* _Stored data entries_:
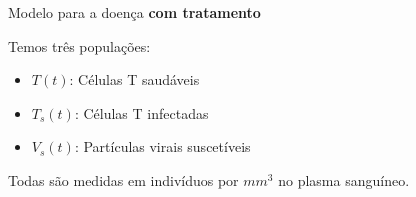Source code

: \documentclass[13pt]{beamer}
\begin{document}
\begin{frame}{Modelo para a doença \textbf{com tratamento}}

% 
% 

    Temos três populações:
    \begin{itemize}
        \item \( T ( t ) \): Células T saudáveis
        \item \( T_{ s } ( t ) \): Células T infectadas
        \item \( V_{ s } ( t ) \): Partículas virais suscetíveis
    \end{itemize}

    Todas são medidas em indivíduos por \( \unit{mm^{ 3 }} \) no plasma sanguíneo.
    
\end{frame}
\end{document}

...

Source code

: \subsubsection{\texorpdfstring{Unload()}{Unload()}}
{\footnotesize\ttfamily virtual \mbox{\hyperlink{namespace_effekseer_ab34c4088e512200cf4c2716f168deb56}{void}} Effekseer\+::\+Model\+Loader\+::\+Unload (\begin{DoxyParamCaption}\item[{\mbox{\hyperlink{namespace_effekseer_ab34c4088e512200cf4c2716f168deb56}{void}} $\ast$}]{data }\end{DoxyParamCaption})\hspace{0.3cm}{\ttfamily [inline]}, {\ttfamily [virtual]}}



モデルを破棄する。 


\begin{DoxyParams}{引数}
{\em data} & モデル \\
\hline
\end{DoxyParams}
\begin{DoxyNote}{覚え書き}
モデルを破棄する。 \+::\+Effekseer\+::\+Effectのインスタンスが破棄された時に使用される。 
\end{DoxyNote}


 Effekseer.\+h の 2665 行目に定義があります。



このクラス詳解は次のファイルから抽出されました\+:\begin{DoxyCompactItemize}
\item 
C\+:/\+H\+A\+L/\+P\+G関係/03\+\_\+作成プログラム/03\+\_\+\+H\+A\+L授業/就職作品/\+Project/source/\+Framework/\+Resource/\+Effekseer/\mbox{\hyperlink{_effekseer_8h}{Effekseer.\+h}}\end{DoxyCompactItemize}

* _WHAT THE TASK ASKS_:
Copy the lines that hold the word "mbox". Take them from the records above.

* _RESULT OF THE TASK_:
{\footnotesize\ttfamily virtual \mbox{\hyperlink{namespace_effekseer_ab34c4088e512200cf4c2716f168deb56}{void}} Effekseer\+::\+Model\+Loader\+::\+Unload (\begin{DoxyParamCaption}\item[{\mbox{\hyperlink{namespace_effekseer_ab34c4088e512200cf4c2716f168deb56}{void}} $\ast$}]{data }\end{DoxyParamCaption})\hspace{0.3cm}{\ttfamily [inline]}, {\ttfamily [virtual]}}
C\+:/\+H\+A\+L/\+P\+G関係/03\+\_\+作成プログラム/03\+\_\+\+H\+A\+L授業/就職作品/\+Project/source/\+Framework/\+Resource/\+Effekseer/\mbox{\hyperlink{_effekseer_8h}{Effekseer.\+h}}\end{DoxyCompactItemize}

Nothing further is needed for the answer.